University Of Arizona, Tucson AZ

Investigators

Linked publications & trials

Abstract

The general research goal is to understand the detailed structure of human language processing systems and to determine the ways in which they relate to non-linguistic cognitive functions. This interaction of language and cognition provides a framework for a deeper understanding of the ways in which normal communicative functions may be compromised due to brain injury or disease. The theoretical issues of concern to us arise from the study of normal adult language users, and the projects we propose for support pursue fundamental language processing questions that rely on an established base of experimental findings.
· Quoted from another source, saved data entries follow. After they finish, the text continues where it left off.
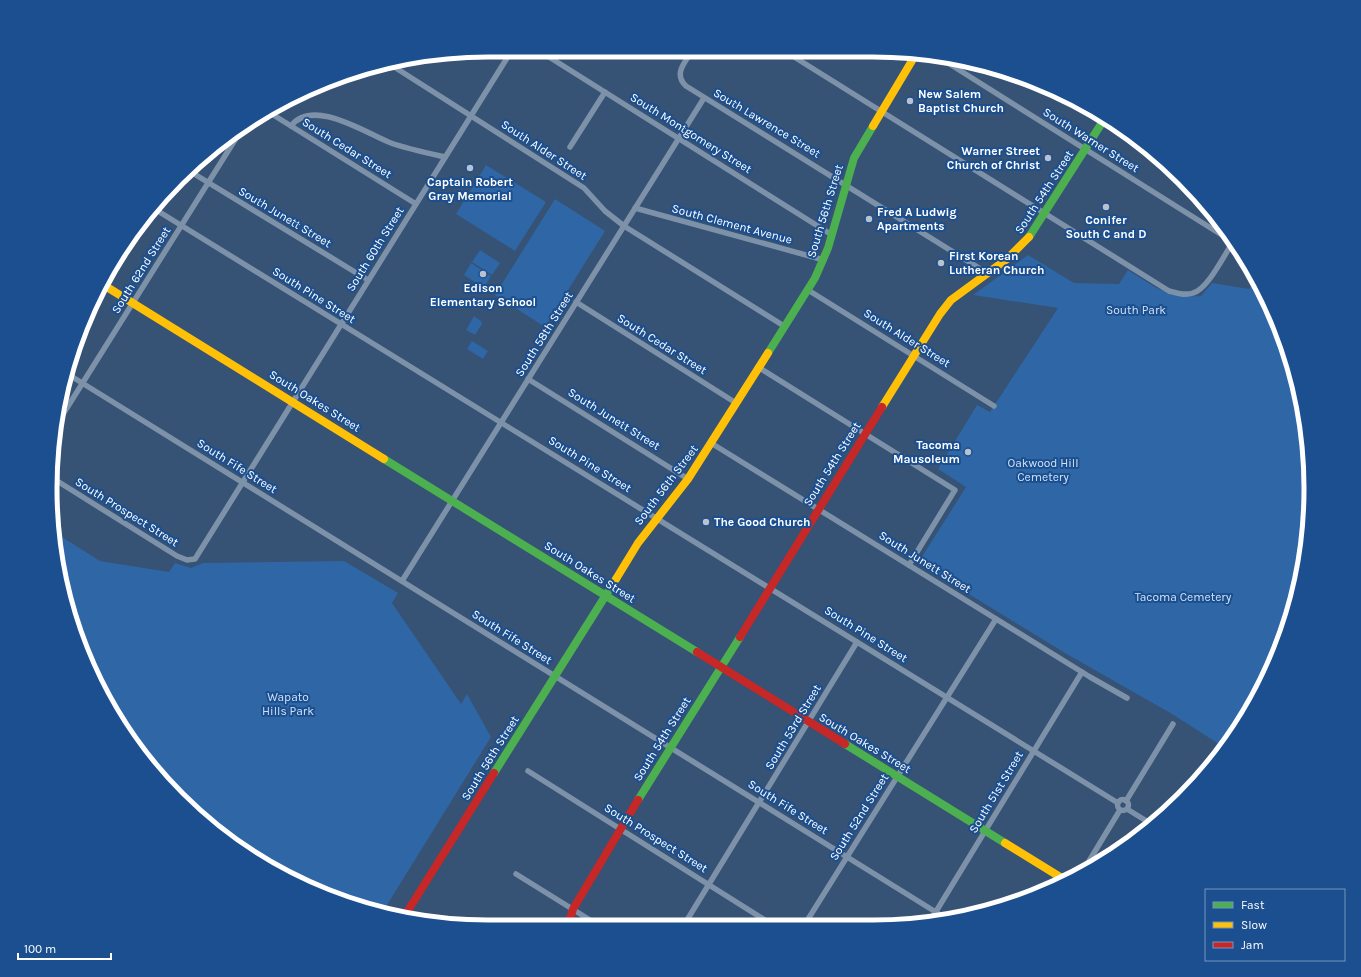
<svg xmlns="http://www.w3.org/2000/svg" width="1361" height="977" viewBox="0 0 1361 977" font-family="Karla,sans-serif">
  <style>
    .green { fill: #2f66a5 }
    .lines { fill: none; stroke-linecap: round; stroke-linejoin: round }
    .street { stroke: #7d92a8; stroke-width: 5.5 }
    .fast { stroke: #4caf50; stroke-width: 8 }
    .slow { stroke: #ffc107; stroke-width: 8 }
    .jam { stroke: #c62828; stroke-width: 8 }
    .poi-dot { fill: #b9c2ce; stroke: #1b4f8f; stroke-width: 1.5 }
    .labels { text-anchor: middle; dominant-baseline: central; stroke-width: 4; stroke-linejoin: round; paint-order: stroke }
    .poi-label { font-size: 12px; font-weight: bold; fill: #fff; stroke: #1b4f8f; text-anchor: start }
    .street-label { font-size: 12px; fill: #fff; stroke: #1b4f8f }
    .park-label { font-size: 12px; fill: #cfe3fa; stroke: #1b4f8f }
    .rim { fill: none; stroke: #fff; stroke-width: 5 }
  </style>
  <rect width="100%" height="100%" fill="#365274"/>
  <!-- green -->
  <g class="green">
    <polygon points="486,165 546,202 515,251 456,214"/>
    <polygon points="555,199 605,231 545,327 495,295"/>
    <polygon points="480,250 500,263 492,275 472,262"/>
    <path d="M1028,255L1074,283L1119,284L1128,270C1155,287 1167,298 1201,296L1212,283L1249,289L1256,278L1288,348L1307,431L1310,517L1296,602L1266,683L1225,748L1172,714L1065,653L918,563L966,487L938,469L977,405L990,412L1058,308L973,295Z"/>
    <polygon points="471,263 491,276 484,288 464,275"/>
    <polygon points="474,316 481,321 482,324 475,335 466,330"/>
    <polygon points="472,341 488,351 483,359 467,349"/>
    <polygon points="54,532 100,561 169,572 175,563 191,568 203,563 344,561 398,593 392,603 461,704 467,694 491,737 382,913 294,882 221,836 159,777 95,682 73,629 54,546"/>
  </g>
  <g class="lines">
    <!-- street -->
    <g class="street">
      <polyline points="538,50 832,235"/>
      <path d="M693,50C685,62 673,74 686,86L987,273"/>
      <path d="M783,50L1169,291C1176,293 1185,296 1193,293C1208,289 1224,255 1233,242"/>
      <polyline points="937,56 1233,242"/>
      <polyline points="388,63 584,188 605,211 624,226 784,326"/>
      <polyline points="267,111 416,204"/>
      <path d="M291,126C313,97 367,134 391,143C408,149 427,153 445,157"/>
      <polyline points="570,147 605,92"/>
      <polyline points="191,172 368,280"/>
      <polyline points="153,208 1118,803"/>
      <polyline points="635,208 824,260"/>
      <polyline points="808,290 994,406"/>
      <polyline points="576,302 736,403"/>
      <polyline points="758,367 955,490 909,565"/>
      <polyline points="66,373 947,919"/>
      <polyline points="528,379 688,479"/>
      <polyline points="55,427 245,124"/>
      <polyline points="711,443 1090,677 1127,698"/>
      <polyline points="54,479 177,556 187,560 195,559 512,50"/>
      <polyline points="402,581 704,98"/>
      <polyline points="528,771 771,924"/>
      <circle cx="1123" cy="805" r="5.5"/>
      <polyline points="1126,801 1173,724"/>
      <polyline points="1127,809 1153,825"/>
      <polyline points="1083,871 1120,810"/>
      <polyline points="516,874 598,925"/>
      <polyline points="929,923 1082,672"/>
      <polyline points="805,924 996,619"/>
      <polyline points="684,925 857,642"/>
    </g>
    <!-- fast -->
    <g class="fast">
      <polyline points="1029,237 1105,118"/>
      <polyline points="768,353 815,278 828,248 854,158 873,126"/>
      <polyline points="384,459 697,652"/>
      <polyline points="845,744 1005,843"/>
      <polyline points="494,773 616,579"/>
      <polyline points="638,800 740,637"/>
    </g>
    <!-- slow -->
    <g class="slow">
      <polyline points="873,126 916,54"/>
      <polyline points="102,284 384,459"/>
      <polyline points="882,407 940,314 951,300 1007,259 1029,237"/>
      <polyline points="616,579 638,543 688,479 768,353"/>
      <polyline points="1005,843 1065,880"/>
    </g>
    <!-- jam -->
    <g class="jam">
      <polyline points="740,637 882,407"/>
      <polyline points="697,652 845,744"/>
      <polyline points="404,917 494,773"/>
      <polyline points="568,925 573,909 638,800"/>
    </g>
  </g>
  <!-- markers -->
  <g class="poi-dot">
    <circle cx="910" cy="101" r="4"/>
    <circle cx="1048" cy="158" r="4"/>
    <circle cx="470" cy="168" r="4"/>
    <circle cx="1106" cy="207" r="4"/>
    <circle cx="869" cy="219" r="4"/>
    <circle cx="941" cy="263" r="4"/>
    <circle cx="483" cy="274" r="4"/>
    <circle cx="968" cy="452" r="4"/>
    <circle cx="706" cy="522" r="4"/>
  </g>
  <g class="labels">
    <!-- poi labels -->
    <g class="poi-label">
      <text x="918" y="94">New Salem<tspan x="918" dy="14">Baptist Church</tspan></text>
      <text x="1040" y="151" text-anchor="end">Warner Street<tspan x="1040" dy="14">Church of Christ</tspan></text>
      <text x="470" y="182" text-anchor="middle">Captain Robert<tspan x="470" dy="14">Gray Memorial</tspan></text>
      <text x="877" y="212">Fred A Ludwig<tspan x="877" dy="14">Apartments</tspan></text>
      <text x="1106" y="220" text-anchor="middle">Conifer<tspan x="1106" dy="14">South C and D</tspan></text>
      <text x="949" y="256">First Korean<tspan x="949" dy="14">Lutheran Church</tspan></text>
      <text x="483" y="288" text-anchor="middle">Edison<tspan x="483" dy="14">Elementary School</tspan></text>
      <text x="960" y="445" text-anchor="end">Tacoma<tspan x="960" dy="14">Mausoleum</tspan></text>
      <text x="714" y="522">The Good Church</text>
    </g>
    <!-- street labels -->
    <g class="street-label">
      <text transform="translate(767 123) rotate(31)">South Lawrence Street</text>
      <text transform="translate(691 133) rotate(32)">South Montgomery Street</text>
      <text transform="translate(1091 140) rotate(32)">South Warner Street</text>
      <text transform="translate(347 148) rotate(32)">South Cedar Street</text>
      <text transform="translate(544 150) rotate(33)">South Alder Street</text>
      <text transform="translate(1044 192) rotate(-57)">South 54th Street</text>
      <text transform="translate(825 211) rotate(-73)">South 56th Street</text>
      <text transform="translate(285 217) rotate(31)">South Junett Street</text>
      <text transform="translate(732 224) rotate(15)">South Clement Avenue</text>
      <text transform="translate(375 249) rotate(-58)">South 60th Street</text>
      <text transform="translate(141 270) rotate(-58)">South 62nd Street</text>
      <text transform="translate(314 295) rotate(32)">South Pine Street</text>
      <text transform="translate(544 334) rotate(-58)">South 58th Street</text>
      <text transform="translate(907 338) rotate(32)">South Alder Street</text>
      <text transform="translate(662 344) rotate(32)">South Cedar Street</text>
      <text transform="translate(315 401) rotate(32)">South Oakes Street</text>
      <text transform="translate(614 419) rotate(32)">South Junett Street</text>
      <text transform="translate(590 464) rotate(32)">South Pine Street</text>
      <text transform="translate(832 464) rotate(-58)">South 54th Street</text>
      <text transform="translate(237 466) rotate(32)">South Fife Street</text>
      <text transform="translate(666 485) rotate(-53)">South 56th Street</text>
      <text transform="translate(127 512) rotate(32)">South Prospect Street</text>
      <text transform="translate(925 562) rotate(32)">South Junett Street</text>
      <text transform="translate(590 572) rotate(32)">South Oakes Street</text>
      <text transform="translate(866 634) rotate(32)">South Pine Street</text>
      <text transform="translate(512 637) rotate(32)">South Fife Street</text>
      <text transform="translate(793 727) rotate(-59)">South 53rd Street</text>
      <text transform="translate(662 739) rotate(-58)">South 54th Street</text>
      <text transform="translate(865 743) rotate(31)">South Oakes Street</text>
      <text transform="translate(490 758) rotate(-58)">South 56th Street</text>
      <text transform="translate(996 792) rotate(-59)">South 51st Street</text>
      <text transform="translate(788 807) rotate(32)">South Fife Street</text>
      <text transform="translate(859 817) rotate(-58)">South 52nd Street</text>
      <text transform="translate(656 838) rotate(32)">South Prospect Street</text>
    </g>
    <!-- park labels -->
    <g class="park-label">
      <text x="1136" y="310">South Park</text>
      <text x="1043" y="463">Oakwood Hill<tspan x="1043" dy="14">Cemetery</tspan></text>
      <text x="1183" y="597">Tacoma Cemetery</text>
      <text x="288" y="697">Wapato<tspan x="288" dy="14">Hills Park</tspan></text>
    </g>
  </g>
  <!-- crop -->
  <path d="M0 0H1361V977H0ZM488 57H873A431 431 0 0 1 1304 488V489A431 431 0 0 1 873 920H488A431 431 0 0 1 57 489V488A431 431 0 0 1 488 57Z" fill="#1b4f8f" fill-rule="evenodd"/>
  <path class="rim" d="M488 57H873A431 431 0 0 1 1304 488V489A431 431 0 0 1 873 920H488A431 431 0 0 1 57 489V488A431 431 0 0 1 488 57Z"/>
  <!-- legend -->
  <rect x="1205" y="889" width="140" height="72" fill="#1b4f8f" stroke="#7695bc"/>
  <rect x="1213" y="902" width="20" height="6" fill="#4caf50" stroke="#7695bc"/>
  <text x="1241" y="909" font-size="12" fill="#ffffff">Fast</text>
  <rect x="1213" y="922" width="20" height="6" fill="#ffc107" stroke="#7695bc"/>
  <text x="1241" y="929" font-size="12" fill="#ffffff">Slow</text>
  <rect x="1213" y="942" width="20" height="6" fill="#c62828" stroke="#7695bc"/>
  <text x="1241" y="949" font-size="12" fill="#ffffff">Jam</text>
  <!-- scale -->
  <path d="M18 953v6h93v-6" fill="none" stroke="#ffffff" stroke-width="2"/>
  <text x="24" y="953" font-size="12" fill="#ffffff" stroke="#1b4f8f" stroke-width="3" paint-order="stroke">100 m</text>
</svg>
The studies described for the renewal encompass a number of basic lexical level and sentence level processes in both language production and language comprehension systems. The sequence of our research steps begins with normal processing studies and proceeds to specific extensions of our findings and methodologies for selected language disordered groups, including those with aphasia, acquired dyslexia, and AIzheimer's disease. Our lexical processing studies investigate basic word recognition and retrieval, with emphasis on visual processing systems and their response to orthographic and phonological representations for words. In addition, our work addresses word retrieval for language production where that retrieval is driven both by written inputs and by conceptual inputs. Our sentence processing studies investigate specific aspects of systems that assign phrasal and logical form to sentences, with special emphasis on structures that are discontinuous and, therefore, place significant on-line memory demands on processing success whether for comprehension or production. These structures include the assignment of conference relations and the assignment and interpretation of agreement and concord. In all of the areas of our study, we are committed to the cross-language comparisons of the processing effects that we identify, both in our study of normal processing and in our ultimate approaches to disordered language as well.